▶ _WHAT YOU HAVE TO DO_
Reproduce every line of text in the following material verbatim, in its original order and languages.
▬▬▬
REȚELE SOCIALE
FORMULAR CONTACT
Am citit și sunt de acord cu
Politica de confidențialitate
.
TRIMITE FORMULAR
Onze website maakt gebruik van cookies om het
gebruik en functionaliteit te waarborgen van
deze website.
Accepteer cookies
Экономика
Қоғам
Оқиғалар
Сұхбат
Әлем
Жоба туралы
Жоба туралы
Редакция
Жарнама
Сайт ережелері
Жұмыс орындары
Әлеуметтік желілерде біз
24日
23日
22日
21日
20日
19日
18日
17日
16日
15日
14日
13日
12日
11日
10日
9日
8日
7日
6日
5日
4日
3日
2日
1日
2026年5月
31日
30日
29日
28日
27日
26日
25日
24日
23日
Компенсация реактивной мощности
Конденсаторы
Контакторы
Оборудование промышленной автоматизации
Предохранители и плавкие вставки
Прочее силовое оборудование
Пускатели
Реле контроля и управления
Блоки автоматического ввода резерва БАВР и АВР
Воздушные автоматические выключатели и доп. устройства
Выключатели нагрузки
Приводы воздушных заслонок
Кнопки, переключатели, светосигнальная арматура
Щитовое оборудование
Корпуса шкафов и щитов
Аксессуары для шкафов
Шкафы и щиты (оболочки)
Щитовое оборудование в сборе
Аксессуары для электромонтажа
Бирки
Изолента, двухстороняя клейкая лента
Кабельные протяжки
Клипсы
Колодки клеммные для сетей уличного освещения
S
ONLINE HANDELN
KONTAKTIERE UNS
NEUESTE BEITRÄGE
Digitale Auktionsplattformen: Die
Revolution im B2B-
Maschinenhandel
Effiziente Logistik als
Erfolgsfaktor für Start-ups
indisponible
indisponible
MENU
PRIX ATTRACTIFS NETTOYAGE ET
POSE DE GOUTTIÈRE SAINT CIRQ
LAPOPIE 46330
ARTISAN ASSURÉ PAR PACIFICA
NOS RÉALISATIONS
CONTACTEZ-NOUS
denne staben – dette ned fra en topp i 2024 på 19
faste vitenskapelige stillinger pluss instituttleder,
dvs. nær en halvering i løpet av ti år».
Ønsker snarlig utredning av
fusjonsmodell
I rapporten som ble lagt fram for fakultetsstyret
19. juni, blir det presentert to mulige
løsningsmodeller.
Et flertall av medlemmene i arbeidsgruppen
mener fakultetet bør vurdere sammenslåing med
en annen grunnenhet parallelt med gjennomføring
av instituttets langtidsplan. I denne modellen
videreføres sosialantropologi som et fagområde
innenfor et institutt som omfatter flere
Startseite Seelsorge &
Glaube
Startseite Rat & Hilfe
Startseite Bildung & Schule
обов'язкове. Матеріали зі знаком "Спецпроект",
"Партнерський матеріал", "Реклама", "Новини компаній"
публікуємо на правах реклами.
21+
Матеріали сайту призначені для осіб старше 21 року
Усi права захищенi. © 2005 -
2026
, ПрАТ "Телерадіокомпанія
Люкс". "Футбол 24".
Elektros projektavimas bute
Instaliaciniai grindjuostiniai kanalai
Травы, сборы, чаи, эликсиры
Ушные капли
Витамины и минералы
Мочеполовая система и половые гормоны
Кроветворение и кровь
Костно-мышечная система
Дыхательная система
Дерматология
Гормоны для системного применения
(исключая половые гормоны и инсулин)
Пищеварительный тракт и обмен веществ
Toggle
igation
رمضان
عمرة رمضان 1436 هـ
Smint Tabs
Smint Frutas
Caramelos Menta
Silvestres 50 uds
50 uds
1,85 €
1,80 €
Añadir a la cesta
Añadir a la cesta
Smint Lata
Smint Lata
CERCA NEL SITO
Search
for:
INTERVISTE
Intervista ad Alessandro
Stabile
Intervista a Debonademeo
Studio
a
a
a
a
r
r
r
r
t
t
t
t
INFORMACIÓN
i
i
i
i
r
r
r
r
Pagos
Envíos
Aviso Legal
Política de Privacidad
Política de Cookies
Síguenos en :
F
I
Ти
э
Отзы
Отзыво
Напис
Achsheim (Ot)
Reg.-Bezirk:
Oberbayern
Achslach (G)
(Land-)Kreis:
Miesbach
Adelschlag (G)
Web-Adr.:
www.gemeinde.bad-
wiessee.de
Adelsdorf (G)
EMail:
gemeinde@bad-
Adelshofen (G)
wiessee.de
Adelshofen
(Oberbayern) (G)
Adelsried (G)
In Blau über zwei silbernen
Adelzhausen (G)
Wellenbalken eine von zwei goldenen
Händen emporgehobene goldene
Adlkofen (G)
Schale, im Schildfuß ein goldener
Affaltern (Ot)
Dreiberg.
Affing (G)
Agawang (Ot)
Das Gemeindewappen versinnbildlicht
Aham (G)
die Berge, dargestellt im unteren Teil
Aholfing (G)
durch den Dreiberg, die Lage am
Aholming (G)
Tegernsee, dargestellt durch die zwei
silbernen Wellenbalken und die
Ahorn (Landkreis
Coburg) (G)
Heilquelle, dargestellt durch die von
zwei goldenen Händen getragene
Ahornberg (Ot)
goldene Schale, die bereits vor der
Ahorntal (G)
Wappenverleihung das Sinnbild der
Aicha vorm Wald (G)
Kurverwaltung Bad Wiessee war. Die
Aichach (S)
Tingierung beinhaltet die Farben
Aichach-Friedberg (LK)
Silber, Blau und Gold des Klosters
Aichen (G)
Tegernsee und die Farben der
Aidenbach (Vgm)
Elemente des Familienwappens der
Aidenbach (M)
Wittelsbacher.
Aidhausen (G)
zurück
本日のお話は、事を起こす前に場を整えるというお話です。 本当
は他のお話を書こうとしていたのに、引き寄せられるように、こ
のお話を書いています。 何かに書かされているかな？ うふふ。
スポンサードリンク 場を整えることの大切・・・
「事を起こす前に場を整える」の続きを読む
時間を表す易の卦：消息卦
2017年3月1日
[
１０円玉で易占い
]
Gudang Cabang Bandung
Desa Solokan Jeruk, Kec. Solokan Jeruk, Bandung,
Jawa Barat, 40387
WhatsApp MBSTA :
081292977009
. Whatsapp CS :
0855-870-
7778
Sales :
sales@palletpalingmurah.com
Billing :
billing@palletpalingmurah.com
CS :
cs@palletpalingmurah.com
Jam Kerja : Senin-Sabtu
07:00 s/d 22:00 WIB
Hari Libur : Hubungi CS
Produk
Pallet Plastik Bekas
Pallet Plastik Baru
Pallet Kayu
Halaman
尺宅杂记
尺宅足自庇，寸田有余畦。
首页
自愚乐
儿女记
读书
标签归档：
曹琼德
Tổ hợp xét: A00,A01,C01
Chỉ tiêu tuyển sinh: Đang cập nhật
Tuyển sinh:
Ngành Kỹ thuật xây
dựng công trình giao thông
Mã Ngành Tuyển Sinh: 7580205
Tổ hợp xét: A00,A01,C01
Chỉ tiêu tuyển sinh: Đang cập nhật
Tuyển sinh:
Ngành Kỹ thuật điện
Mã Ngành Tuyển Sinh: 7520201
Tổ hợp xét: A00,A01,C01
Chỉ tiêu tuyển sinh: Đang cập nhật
▬▬▬
▶ _RESULT OF THIS EXERCISE_
REȚELE SOCIALE
FORMULAR CONTACT
Am citit și sunt de acord cu
Politica de confidențialitate
.
TRIMITE FORMULAR
Onze website maakt gebruik van cookies om het
gebruik en functionaliteit te waarborgen van
deze website.
Accepteer cookies
Экономика
Қоғам
Оқиғалар
Сұхбат
Әлем
Жоба туралы
Жоба туралы
Редакция
Жарнама
Сайт ережелері
Жұмыс орындары
Әлеуметтік желілерде біз
24日
23日
22日
21日
20日
19日
18日
17日
16日
15日
14日
13日
12日
11日
10日
9日
8日
7日
6日
5日
4日
3日
2日
1日
2026年5月
31日
30日
29日
28日
27日
26日
25日
24日
23日
Компенсация реактивной мощности
Конденсаторы
Контакторы
Оборудование промышленной автоматизации
Предохранители и плавкие вставки
Прочее силовое оборудование
Пускатели
Реле контроля и управления
Блоки автоматического ввода резерва БАВР и АВР
Воздушные автоматические выключатели и доп. устройства
Выключатели нагрузки
Приводы воздушных заслонок
Кнопки, переключатели, светосигнальная арматура
Щитовое оборудование
Корпуса шкафов и щитов
Аксессуары для шкафов
Шкафы и щиты (оболочки)
Щитовое оборудование в сборе
Аксессуары для электромонтажа
Бирки
Изолента, двухстороняя клейкая лента
Кабельные протяжки
Клипсы
Колодки клеммные для сетей уличного освещения
S
ONLINE HANDELN
KONTAKTIERE UNS
NEUESTE BEITRÄGE
Digitale Auktionsplattformen: Die
Revolution im B2B-
Maschinenhandel
Effiziente Logistik als
Erfolgsfaktor für Start-ups
indisponible
indisponible
MENU
PRIX ATTRACTIFS NETTOYAGE ET
POSE DE GOUTTIÈRE SAINT CIRQ
LAPOPIE 46330
ARTISAN ASSURÉ PAR PACIFICA
NOS RÉALISATIONS
CONTACTEZ-NOUS
denne staben – dette ned fra en topp i 2024 på 19
faste vitenskapelige stillinger pluss instituttleder,
dvs. nær en halvering i løpet av ti år».
Ønsker snarlig utredning av
fusjonsmodell
I rapporten som ble lagt fram for fakultetsstyret
19. juni, blir det presentert to mulige
løsningsmodeller.
Et flertall av medlemmene i arbeidsgruppen
mener fakultetet bør vurdere sammenslåing med
en annen grunnenhet parallelt med gjennomføring
av instituttets langtidsplan. I denne modellen
videreføres sosialantropologi som et fagområde
innenfor et institutt som omfatter flere
Startseite Seelsorge &
Glaube
Startseite Rat & Hilfe
Startseite Bildung & Schule
обов'язкове. Матеріали зі знаком "Спецпроект",
"Партнерський матеріал", "Реклама", "Новини компаній"
публікуємо на правах реклами.
21+
Матеріали сайту призначені для осіб старше 21 року
Усi права захищенi. © 2005 -
2026
, ПрАТ "Телерадіокомпанія
Люкс". "Футбол 24".
Elektros projektavimas bute
Instaliaciniai grindjuostiniai kanalai
Травы, сборы, чаи, эликсиры
Ушные капли
Витамины и минералы
Мочеполовая система и половые гормоны
Кроветворение и кровь
Костно-мышечная система
Дыхательная система
Дерматология
Гормоны для системного применения
(исключая половые гормоны и инсулин)
Пищеварительный тракт и обмен веществ
Toggle
igation
رمضان
عمرة رمضان 1436 هـ
Smint Tabs
Smint Frutas
Caramelos Menta
Silvestres 50 uds
50 uds
1,85 €
1,80 €
Añadir a la cesta
Añadir a la cesta
Smint Lata
Smint Lata
CERCA NEL SITO
Search
for:
INTERVISTE
Intervista ad Alessandro
Stabile
Intervista a Debonademeo
Studio
a
a
a
a
r
r
r
r
t
t
t
t
INFORMACIÓN
i
i
i
i
r
r
r
r
Pagos
Envíos
Aviso Legal
Política de Privacidad
Política de Cookies
Síguenos en :
F
I
Ти
э
Отзы
Отзыво
Напис
Achsheim (Ot)
Reg.-Bezirk:
Oberbayern
Achslach (G)
(Land-)Kreis:
Miesbach
Adelschlag (G)
Web-Adr.:
www.gemeinde.bad-
wiessee.de
Adelsdorf (G)
EMail:
gemeinde@bad-
Adelshofen (G)
wiessee.de
Adelshofen
(Oberbayern) (G)
Adelsried (G)
In Blau über zwei silbernen
Adelzhausen (G)
Wellenbalken eine von zwei goldenen
Händen emporgehobene goldene
Adlkofen (G)
Schale, im Schildfuß ein goldener
Affaltern (Ot)
Dreiberg.
Affing (G)
Agawang (Ot)
Das Gemeindewappen versinnbildlicht
Aham (G)
die Berge, dargestellt im unteren Teil
Aholfing (G)
durch den Dreiberg, die Lage am
Aholming (G)
Tegernsee, dargestellt durch die zwei
silbernen Wellenbalken und die
Ahorn (Landkreis
Coburg) (G)
Heilquelle, dargestellt durch die von
zwei goldenen Händen getragene
Ahornberg (Ot)
goldene Schale, die bereits vor der
Ahorntal (G)
Wappenverleihung das Sinnbild der
Aicha vorm Wald (G)
Kurverwaltung Bad Wiessee war. Die
Aichach (S)
Tingierung beinhaltet die Farben
Aichach-Friedberg (LK)
Silber, Blau und Gold des Klosters
Aichen (G)
Tegernsee und die Farben der
Aidenbach (Vgm)
Elemente des Familienwappens der
Aidenbach (M)
Wittelsbacher.
Aidhausen (G)
zurück
本日のお話は、事を起こす前に場を整えるというお話です。 本当
は他のお話を書こうとしていたのに、引き寄せられるように、こ
のお話を書いています。 何かに書かされているかな？ うふふ。
スポンサードリンク 場を整えることの大切・・・
「事を起こす前に場を整える」の続きを読む
時間を表す易の卦：消息卦
2017年3月1日
[
１０円玉で易占い
]
Gudang Cabang Bandung
Desa Solokan Jeruk, Kec. Solokan Jeruk, Bandung,
Jawa Barat, 40387
WhatsApp MBSTA :
081292977009
. Whatsapp CS :
0855-870-
7778
Sales :
sales@palletpalingmurah.com
Billing :
billing@palletpalingmurah.com
CS :
cs@palletpalingmurah.com
Jam Kerja : Senin-Sabtu
07:00 s/d 22:00 WIB
Hari Libur : Hubungi CS
Produk
Pallet Plastik Bekas
Pallet Plastik Baru
Pallet Kayu
Halaman
尺宅杂记
尺宅足自庇，寸田有余畦。
首页
自愚乐
儿女记
读书
标签归档：
曹琼德
Tổ hợp xét: A00,A01,C01
Chỉ tiêu tuyển sinh: Đang cập nhật
Tuyển sinh:
Ngành Kỹ thuật xây
dựng công trình giao thông
Mã Ngành Tuyển Sinh: 7580205
Tổ hợp xét: A00,A01,C01
Chỉ tiêu tuyển sinh: Đang cập nhật
Tuyển sinh:
Ngành Kỹ thuật điện
Mã Ngành Tuyển Sinh: 7520201
Tổ hợp xét: A00,A01,C01
Chỉ tiêu tuyển sinh: Đang cập nhật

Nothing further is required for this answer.